## Reading text:
=== Section Start ===

2x - 4x^3 = [-2x]*[sqrt(2)x + 1]*[sqrt(2)x - 1]

x = 0 or
x = sqrt(2)/2 or
x = -sqrt(2)/2


Cheers
 

Hckyplayer8

Junior Member
Joined
Jun 9, 2019
Messages
94
Hi Hckyplayer8. A space is not clear enough, to show that only 2 is inside the radical sign. You need to use grouping symbols, as inserted above in red. Also, the word 'and' (in blue) ought to be 'or' because x cannot represent two different values simultaneously.

💡 In the forum guidelines, there's a link to pages that show how to text math. One way (for example):

2x - 4x^3 = [-2x]*[sqrt(2)x + 1]*[sqrt(2)x - 1]

x = 0 or
x = sqrt(2)/2 or
x = -sqrt(2)/2


Cheers
Thank you Otis.
 

Hckyplayer8

Junior Member
Joined
Jun 9, 2019
Messages
94
A) Find the critical points for f(x) = x2 - x4
B) Determine the intervals where f is increasing and decreasing
C) Classify each point as a local max,min or neither
D) Determine the intervals where f is concave up or down
E) Determine the inflection points

A) f ' (x) = 2x-4x3 Setting that to zero will yield an x of 0. Factoring that yields -2x(2x2-1) which further factors to -2x(square root 2 x +1) (square root 2 x -1) So x will also equal square root 2 over 2 and negative square root 2 over 2.

=== Section End ===

## Available data:
=== Section Start ===

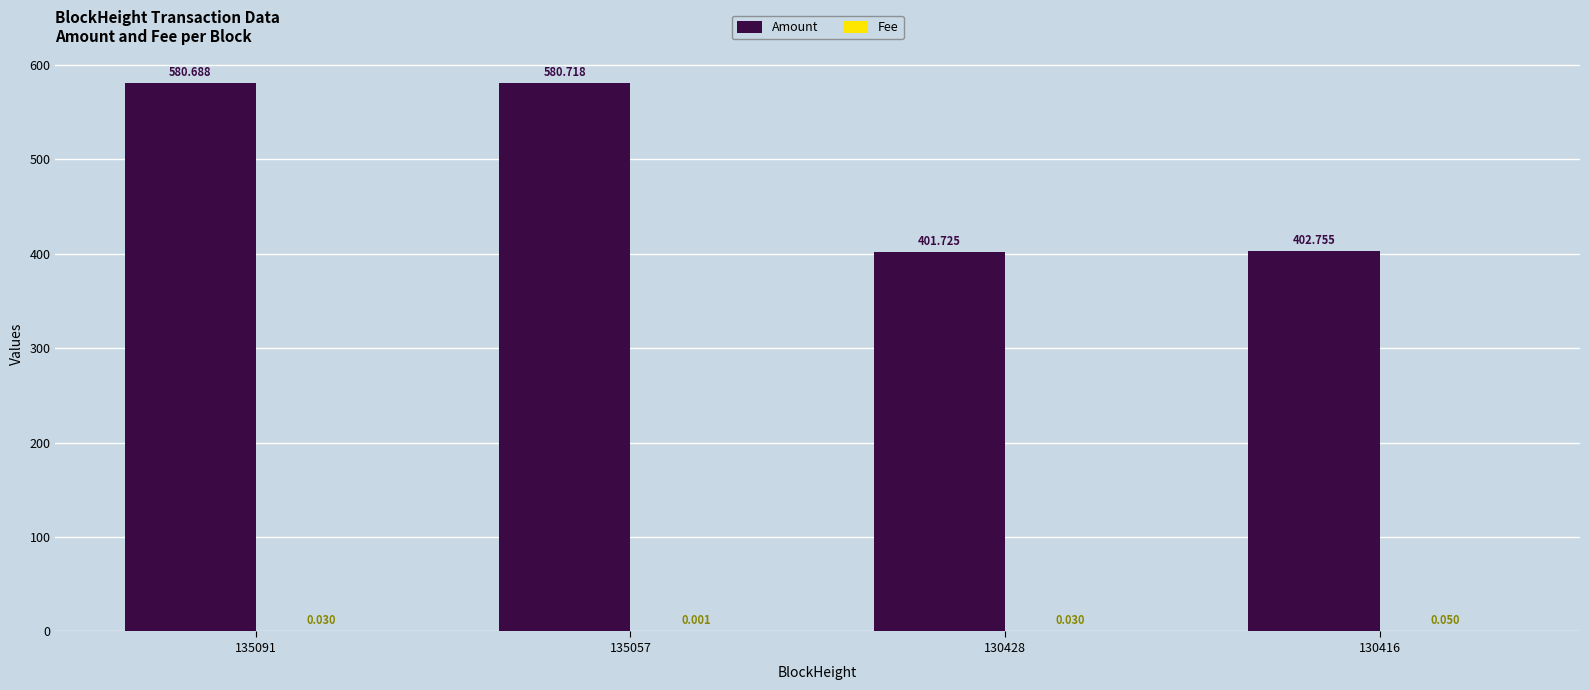

At which label does Amount reach its peak?

135057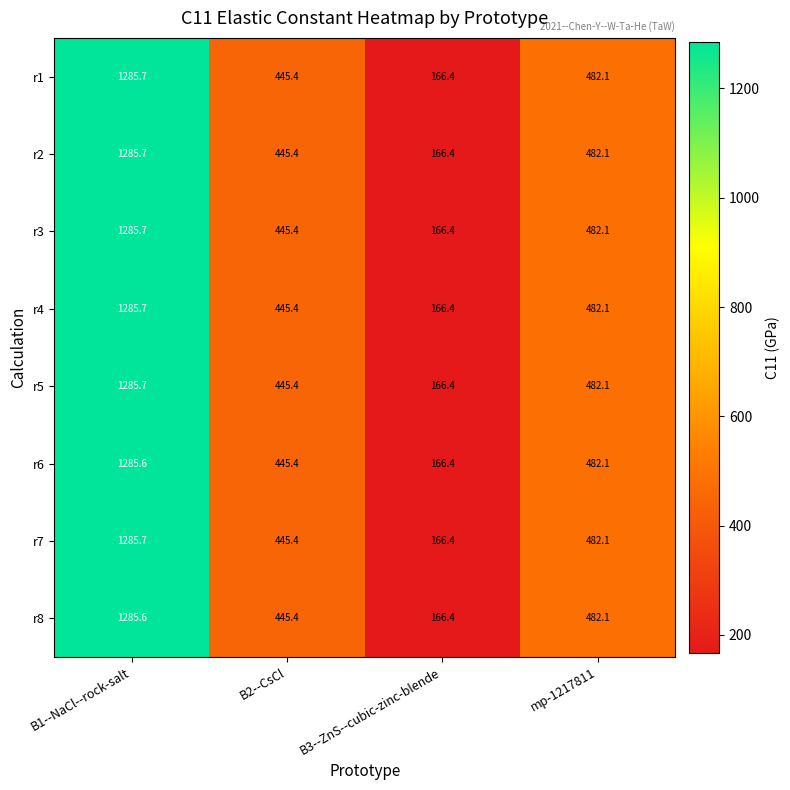

What is the lowest value of the r8 series?

166.4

=== Section End ===

## Exercise requirements:
**A)** Answer these questions from the calculus forum thread:
(i) What word does the reply say should replace 'and'?
(ii) On what date did Hckyplayer8 join?
(iii) In part A, what value of x does setting f ' (x) to zero yield?
**B)** Retype the calculus forum thread, starting with "A) f ' (x) = 2x-4x3" and going on through "root 2 over 2.".
**C)** Continue the calculus forum thread from where it stops.

## Answers to this exercise:
**A)**
(i) or
(ii) Jun 9, 2019
(iii) 0

**B)**
A) f ' (x) = 2x-4x3 Setting that to zero will yield an x of 0. Factoring that yields -2x(2x2-1) which further factors to -2x(square root 2 x +1) (square root 2 x -1) So x will also equal square root 2 over 2 and negative square root 2 over 2.

**C)**
B) To determine the intervals where f is increasing and decreasing, I test f ' at different x values.

Does all look well thus far?
Moving on since sqrt(2)/2 and -sqrt(2)/2 is approximately equal to .707 and -.707 I tested f ' (1), f ' (-1).
f ' (1) = -2
f ' (-1) = 2

So I know the function is increasing from [neg infinity,-sqrt(2)) and is decreasing from (sqrt(2),pos infinity].

Because [0,0] is a critical point, I have to test on either side of that as well. To keep it simple, I tested .1 and -.1

f ' (.1) = -.2
f ' (-.1) = .2

Still looking good?
 

Jomo

Elite Member
Joined
Dec 30, 2014
Messages
3,765
Moving on since sqrt(2)/2 and -sqrt(2)/2 is approximately equal to .707 and -.707 I tested f ' (1), f ' (-1).
f ' (1) = -2
f ' (-1) = 2
Lets just consider sqrt(2)/2. Shouldn't you be inspectiong f ' (x) on either side of x=sqrt(2)/2? And then the same for x=-sqrt(2)/2?
 

Hckyplayer8

Junior Member
Joined
Jun 9, 2019
Messages
94
Lets just consider sqrt(2)/2. Shouldn't you be inspectiong f ' (x) on either side of x=sqrt(2)/2? And then the same for x=-sqrt(2)/2?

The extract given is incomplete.